By: Srivatsan S, Software Engineer Sr Staff, Juniper Networks IEC
Management of nodes in modern-day networks has become a challenging task because of technological advancements and increased deployment complexity. It is hard to predict post-deployment environment conditions which can present a unique combination of inputs, stimulate untested paths which induce buggy behavior in the nodal element. This presents a need to have state-of-the-art robust, resilient applications on the nodal element to address high availability requirements.
Network nodes are difficult to debug today owing to lack of visibility of various health parameters due to distributed nature of the processing. System health parameters, in a nutshell, gives an overall summary of the state of the system at any point in time like resource utilization (CPU usage, memory usage), events in various components, etc.
The need of the hour is to build an automated network analytics-based solution that has the following capabilities:
- Gather system parameters from various components in the node
- This helps in building the knowledge base
- Monitor them continuously from a system perspective for proactive intervention
- Rule based Expert system – with statically defined rules can be used to monitor the network/node for known events
- Correlate events from various domains to derive a holistic interpretation at the nodal/network level and drive triaging/resiliency actions for recovery in real time
- Build static intelligence to drive end-to-end recovery action
- Build analytics-based solution for Artificial Intelligence in Network and Nodal management
- Applies Machine Learning to dynamically model and fine-tune system performance
- Learning from the above step can be fed back to fine-tune system parameters aka closed loop control system
- Rule based expert system mentioned in the above step can be used to drive recovery/config actions
- Provide an enhanced user experience
How does the architecture work?
The framework facilitates collection of data, thus building the knowledge base, periodic monitoring, diagnosis, correlation and recovery actions.
- Rule-based Expert System
Framework will also comprise of “Rule Based Expert System” to take decisions for handling known scenarios through static rulesets/policies.

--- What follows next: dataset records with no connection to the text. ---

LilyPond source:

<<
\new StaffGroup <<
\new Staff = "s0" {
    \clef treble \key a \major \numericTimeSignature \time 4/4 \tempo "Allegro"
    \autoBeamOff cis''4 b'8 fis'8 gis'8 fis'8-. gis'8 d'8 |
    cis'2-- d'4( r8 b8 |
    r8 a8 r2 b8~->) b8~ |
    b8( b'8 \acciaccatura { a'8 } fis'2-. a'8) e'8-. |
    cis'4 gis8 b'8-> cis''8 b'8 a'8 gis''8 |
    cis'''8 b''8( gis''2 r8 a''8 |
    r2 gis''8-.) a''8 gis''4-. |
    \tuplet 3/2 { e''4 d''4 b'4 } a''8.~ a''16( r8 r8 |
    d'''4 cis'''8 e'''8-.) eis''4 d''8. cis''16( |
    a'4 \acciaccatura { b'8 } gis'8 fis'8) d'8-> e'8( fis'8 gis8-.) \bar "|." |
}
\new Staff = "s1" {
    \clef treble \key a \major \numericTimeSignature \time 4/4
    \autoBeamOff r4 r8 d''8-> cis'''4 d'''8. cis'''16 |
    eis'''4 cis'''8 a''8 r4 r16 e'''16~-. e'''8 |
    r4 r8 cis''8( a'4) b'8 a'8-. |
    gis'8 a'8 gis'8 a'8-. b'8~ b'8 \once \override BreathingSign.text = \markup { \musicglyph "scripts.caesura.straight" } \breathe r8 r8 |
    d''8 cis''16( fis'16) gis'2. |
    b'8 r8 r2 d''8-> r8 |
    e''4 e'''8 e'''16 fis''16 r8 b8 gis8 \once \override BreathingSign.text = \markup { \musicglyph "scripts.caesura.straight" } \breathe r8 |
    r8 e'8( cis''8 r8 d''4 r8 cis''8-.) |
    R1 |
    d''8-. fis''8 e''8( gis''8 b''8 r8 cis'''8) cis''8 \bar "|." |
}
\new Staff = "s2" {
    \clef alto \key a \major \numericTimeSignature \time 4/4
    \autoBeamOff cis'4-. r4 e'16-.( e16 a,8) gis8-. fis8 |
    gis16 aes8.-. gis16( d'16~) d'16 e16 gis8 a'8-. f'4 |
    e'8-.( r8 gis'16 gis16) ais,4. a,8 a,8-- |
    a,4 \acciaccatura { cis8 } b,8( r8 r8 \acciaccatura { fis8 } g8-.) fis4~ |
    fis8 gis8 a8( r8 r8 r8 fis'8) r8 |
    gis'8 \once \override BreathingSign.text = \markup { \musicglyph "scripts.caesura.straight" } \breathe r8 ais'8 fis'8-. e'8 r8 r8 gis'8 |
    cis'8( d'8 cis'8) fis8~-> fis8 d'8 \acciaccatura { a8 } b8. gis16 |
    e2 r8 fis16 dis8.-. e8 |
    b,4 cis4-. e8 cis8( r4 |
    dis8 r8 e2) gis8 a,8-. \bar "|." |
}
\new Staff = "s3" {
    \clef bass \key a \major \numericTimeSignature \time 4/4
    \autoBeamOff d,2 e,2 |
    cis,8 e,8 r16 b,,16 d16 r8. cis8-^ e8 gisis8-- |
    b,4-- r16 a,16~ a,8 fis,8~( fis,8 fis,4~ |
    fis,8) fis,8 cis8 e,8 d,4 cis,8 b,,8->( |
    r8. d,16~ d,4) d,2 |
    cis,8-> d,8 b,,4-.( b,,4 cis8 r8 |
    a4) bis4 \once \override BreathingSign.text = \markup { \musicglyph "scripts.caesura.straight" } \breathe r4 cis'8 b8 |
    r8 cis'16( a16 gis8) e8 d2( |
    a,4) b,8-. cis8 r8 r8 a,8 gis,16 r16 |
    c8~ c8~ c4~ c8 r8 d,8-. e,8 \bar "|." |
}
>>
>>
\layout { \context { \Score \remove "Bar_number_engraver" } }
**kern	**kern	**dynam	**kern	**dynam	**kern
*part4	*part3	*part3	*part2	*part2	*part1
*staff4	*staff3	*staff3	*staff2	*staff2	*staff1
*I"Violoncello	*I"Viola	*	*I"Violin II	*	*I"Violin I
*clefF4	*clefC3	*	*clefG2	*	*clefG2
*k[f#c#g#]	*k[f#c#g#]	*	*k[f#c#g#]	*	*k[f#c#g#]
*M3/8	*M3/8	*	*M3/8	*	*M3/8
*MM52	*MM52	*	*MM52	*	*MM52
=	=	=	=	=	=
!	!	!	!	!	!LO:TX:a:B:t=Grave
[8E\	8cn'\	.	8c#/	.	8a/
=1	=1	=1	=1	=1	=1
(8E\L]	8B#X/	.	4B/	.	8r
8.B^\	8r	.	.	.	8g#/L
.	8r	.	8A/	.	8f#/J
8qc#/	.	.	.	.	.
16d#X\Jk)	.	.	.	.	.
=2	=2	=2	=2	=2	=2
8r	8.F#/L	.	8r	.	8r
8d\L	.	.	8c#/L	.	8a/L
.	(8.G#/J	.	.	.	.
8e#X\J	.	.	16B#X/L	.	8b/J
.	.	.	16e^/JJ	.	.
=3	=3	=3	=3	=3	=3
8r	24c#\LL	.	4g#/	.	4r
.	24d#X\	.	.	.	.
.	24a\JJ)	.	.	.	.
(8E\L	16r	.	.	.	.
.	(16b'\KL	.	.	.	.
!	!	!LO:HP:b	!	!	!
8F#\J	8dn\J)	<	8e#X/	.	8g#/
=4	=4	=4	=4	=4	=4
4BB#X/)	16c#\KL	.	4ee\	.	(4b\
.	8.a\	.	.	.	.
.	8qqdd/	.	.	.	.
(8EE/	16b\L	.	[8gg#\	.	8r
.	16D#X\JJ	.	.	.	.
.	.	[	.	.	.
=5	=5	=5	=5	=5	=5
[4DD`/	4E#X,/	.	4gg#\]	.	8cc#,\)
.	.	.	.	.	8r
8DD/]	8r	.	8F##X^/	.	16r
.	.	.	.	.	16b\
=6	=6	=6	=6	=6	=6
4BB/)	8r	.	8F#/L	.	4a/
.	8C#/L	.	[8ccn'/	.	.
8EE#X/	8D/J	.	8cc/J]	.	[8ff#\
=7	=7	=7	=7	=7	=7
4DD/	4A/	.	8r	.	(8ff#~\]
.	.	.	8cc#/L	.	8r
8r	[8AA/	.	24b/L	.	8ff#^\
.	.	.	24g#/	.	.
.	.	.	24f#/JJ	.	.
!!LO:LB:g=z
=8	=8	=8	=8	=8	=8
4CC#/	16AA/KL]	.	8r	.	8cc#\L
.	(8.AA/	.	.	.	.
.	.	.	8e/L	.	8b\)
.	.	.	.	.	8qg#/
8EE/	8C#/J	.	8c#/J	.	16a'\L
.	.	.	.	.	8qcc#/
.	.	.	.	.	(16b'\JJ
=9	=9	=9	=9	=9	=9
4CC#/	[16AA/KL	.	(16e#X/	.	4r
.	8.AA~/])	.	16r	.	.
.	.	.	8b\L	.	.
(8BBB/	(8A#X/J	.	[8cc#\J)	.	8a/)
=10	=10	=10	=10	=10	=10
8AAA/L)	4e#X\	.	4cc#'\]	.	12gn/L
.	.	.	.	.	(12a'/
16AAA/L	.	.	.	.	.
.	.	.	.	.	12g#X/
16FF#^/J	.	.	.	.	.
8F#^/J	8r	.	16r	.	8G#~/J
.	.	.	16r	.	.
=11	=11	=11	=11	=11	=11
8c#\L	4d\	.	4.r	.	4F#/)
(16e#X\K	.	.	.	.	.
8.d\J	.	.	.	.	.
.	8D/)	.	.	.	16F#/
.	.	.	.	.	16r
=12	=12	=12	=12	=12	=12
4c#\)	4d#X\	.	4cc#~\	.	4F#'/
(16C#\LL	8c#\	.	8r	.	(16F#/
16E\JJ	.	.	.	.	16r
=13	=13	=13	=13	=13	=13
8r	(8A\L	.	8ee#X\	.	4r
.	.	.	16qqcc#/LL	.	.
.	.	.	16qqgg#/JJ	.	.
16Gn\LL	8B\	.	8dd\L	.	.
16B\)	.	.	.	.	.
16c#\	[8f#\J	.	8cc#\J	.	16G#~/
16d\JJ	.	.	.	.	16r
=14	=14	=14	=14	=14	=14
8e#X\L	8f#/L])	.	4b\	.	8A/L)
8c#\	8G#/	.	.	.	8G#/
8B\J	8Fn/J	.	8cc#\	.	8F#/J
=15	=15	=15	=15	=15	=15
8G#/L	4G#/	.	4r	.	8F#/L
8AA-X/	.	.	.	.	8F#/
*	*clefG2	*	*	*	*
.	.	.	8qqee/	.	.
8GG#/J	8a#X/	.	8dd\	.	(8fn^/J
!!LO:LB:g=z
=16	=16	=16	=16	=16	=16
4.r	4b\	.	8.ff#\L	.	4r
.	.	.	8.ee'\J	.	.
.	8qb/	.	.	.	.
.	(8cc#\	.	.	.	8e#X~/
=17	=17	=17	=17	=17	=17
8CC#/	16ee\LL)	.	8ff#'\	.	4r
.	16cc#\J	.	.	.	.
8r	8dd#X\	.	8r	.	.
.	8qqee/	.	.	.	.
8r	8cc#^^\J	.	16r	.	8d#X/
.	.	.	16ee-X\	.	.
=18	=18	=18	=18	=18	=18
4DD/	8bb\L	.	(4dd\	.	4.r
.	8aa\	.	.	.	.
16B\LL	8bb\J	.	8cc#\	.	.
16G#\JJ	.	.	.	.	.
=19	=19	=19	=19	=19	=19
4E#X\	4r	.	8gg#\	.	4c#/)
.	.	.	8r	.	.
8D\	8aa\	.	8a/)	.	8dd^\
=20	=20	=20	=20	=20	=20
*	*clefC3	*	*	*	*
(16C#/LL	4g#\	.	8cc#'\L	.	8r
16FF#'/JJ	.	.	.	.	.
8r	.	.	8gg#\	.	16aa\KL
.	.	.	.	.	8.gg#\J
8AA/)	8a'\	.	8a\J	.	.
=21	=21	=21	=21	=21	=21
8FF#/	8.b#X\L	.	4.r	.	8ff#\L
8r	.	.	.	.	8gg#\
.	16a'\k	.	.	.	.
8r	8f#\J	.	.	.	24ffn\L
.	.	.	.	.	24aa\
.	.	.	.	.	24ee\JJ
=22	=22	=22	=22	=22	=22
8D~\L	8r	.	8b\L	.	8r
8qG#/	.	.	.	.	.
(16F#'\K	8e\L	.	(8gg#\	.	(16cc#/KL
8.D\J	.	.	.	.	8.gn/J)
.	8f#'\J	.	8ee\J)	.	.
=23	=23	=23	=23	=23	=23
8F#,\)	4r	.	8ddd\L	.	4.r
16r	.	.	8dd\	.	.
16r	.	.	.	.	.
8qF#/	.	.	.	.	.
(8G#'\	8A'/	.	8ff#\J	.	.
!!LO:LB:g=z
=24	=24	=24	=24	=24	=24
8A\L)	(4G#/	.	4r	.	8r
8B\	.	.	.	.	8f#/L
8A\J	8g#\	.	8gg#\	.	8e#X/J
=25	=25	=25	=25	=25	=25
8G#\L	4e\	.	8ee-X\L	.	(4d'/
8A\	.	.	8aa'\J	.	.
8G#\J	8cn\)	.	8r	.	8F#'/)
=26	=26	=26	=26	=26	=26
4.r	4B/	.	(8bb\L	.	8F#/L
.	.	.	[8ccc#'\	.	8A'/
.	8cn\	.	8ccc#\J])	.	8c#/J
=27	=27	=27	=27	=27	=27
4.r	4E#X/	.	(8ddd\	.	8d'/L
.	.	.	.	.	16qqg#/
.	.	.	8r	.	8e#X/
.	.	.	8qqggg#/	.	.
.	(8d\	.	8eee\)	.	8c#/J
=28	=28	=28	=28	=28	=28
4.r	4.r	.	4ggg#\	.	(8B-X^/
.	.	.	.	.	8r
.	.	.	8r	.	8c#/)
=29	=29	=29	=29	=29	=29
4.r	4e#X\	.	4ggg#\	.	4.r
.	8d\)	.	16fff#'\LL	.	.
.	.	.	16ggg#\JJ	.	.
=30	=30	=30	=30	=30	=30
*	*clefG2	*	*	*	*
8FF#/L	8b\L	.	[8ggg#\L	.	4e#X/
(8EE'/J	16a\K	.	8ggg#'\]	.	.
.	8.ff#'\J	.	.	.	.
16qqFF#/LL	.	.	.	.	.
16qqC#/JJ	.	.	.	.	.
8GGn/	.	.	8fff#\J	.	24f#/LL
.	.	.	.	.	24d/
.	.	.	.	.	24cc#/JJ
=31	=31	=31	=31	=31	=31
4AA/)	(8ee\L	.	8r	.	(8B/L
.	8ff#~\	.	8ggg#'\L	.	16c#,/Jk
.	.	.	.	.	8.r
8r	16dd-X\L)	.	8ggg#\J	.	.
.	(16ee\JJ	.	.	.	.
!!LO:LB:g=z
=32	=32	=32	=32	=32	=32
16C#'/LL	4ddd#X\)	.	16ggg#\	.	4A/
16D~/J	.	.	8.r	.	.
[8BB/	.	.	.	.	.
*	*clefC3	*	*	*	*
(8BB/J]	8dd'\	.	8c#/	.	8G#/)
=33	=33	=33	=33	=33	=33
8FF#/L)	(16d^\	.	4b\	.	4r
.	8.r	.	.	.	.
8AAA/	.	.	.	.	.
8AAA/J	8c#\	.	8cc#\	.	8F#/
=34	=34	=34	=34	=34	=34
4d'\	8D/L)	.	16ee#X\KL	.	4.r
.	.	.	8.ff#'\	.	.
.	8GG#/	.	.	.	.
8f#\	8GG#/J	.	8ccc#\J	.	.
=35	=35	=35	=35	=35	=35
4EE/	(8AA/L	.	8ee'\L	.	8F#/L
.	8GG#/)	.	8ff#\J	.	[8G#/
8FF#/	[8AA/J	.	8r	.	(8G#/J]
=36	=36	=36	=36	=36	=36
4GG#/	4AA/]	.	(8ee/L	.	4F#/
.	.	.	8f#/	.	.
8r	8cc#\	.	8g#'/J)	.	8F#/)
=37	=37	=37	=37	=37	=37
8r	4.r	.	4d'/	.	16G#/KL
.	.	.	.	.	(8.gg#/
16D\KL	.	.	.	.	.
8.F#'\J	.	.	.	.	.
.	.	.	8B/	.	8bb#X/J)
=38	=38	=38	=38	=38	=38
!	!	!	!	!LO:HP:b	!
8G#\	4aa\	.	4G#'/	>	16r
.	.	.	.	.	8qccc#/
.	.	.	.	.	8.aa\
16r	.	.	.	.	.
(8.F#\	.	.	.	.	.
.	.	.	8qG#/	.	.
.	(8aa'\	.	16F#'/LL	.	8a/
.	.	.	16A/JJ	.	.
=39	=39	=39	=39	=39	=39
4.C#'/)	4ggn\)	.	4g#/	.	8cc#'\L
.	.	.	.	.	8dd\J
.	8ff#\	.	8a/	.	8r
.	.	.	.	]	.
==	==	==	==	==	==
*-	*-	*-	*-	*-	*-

The main components of the rule-based system are:
- Rule Data Base (RDB)
- Rulesets/polices configured to take critical decisions
- Evidential Reasoning Engine
-
- The evidential engine applies rules to knowledge base to conclude Root-Cause(s) and identifies Action(s) for an Event
Some examples for static rules/policies would be to:
- Check for CRC errors to correlate it with operating temperature
- Check for memory errors and compare the same with historical data (to look for patterns) for taking an informed decision
2.Analytics Solution
Knowledge base built will be fed to an ML based Engine for monitoring usage, fine-tuning parameters based on deployment. Some examples are:
- Increased CPU utilization during specific time of day/week which could be due to route flap
- Increased traffic pattern during holiday season
If there are parameters deviating from configured tolerance levels, remedial actions can be taken.